_What to work on_: Go through the listing below and retype exactly the lines starting at the one with "the pink sweet pea flower at [96,167]" and ending at the one with "bindweed plant x1=0 y1=0 x2=733 y2=1100: 677", skipping pictures.

_Dataset extract_:
---*---
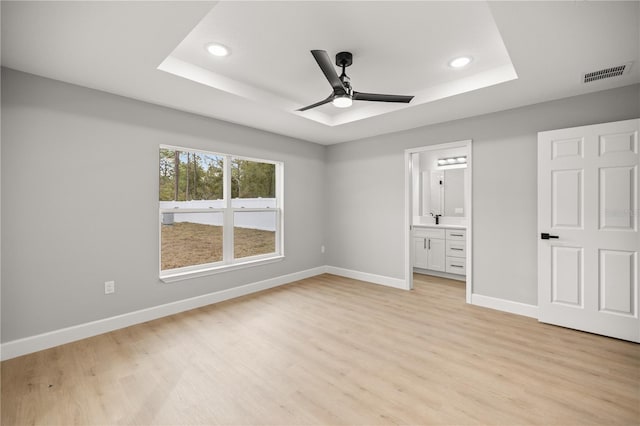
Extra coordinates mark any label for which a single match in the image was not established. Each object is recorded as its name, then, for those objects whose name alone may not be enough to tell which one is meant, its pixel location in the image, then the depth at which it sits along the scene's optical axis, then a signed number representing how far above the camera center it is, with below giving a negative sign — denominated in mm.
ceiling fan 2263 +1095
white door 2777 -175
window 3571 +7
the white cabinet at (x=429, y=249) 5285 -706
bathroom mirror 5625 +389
---*---
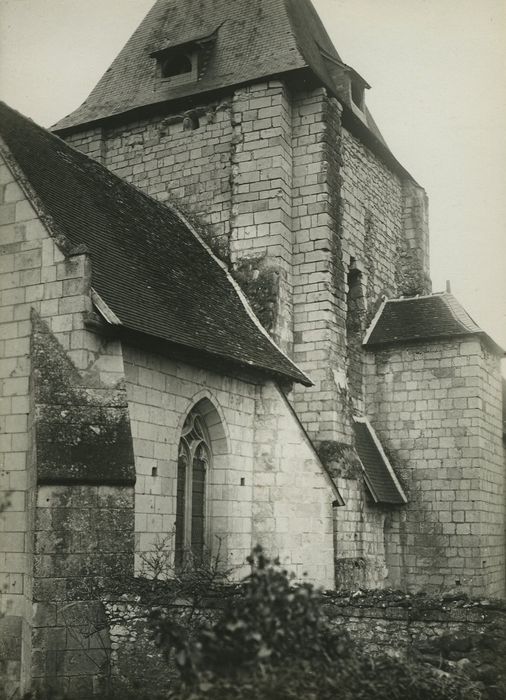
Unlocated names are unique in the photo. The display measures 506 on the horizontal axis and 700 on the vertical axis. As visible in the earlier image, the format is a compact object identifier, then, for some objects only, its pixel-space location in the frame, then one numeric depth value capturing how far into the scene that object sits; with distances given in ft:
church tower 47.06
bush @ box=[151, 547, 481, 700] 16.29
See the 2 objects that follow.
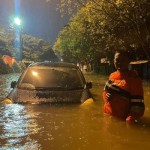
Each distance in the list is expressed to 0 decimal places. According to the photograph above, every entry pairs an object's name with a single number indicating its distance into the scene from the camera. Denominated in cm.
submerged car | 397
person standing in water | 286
---*---
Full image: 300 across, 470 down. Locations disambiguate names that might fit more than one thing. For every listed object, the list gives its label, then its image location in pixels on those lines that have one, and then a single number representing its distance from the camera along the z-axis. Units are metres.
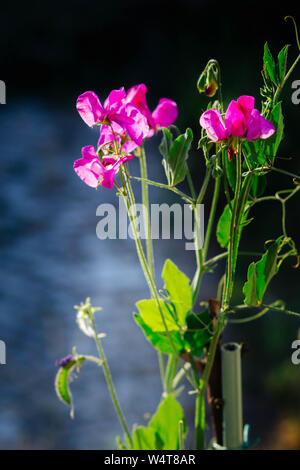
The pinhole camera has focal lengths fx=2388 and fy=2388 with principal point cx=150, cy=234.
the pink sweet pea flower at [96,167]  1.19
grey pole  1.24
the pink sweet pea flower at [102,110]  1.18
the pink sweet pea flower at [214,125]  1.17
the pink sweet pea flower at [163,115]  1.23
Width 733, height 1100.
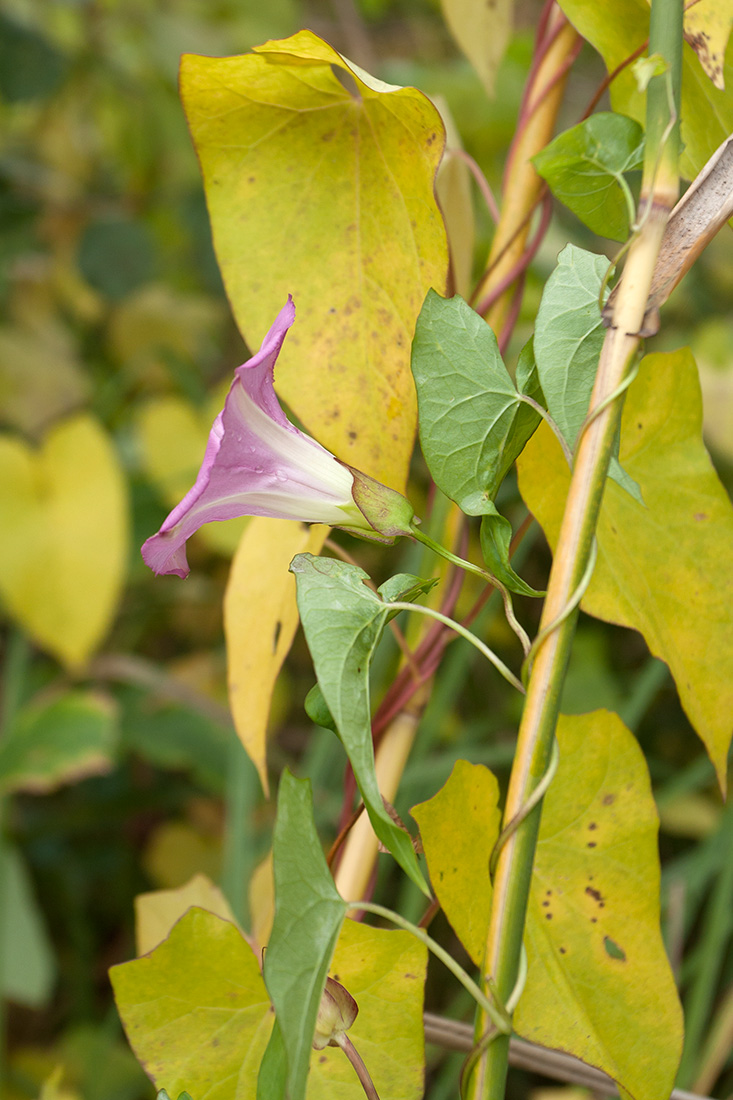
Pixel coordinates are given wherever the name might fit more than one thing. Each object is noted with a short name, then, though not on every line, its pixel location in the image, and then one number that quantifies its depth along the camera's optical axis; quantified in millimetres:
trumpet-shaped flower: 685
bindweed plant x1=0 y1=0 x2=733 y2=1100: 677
---*---
_Result of the task_:
the pink sweet pea flower at [96,167]  1.19
grey pole  1.24
the pink sweet pea flower at [102,110]  1.18
the pink sweet pea flower at [214,125]  1.17
the pink sweet pea flower at [163,115]  1.23
Width 733, height 1100.
Pixel coordinates are given wherever the name might fit more than one thing. Each object is noted with a short name, then, though not on every line, its pixel location in the image, and then one number that quantifies its depth along the camera's optical axis; quantified in millimetres:
trumpet-shaped flower: 685
bindweed plant x1=0 y1=0 x2=733 y2=1100: 677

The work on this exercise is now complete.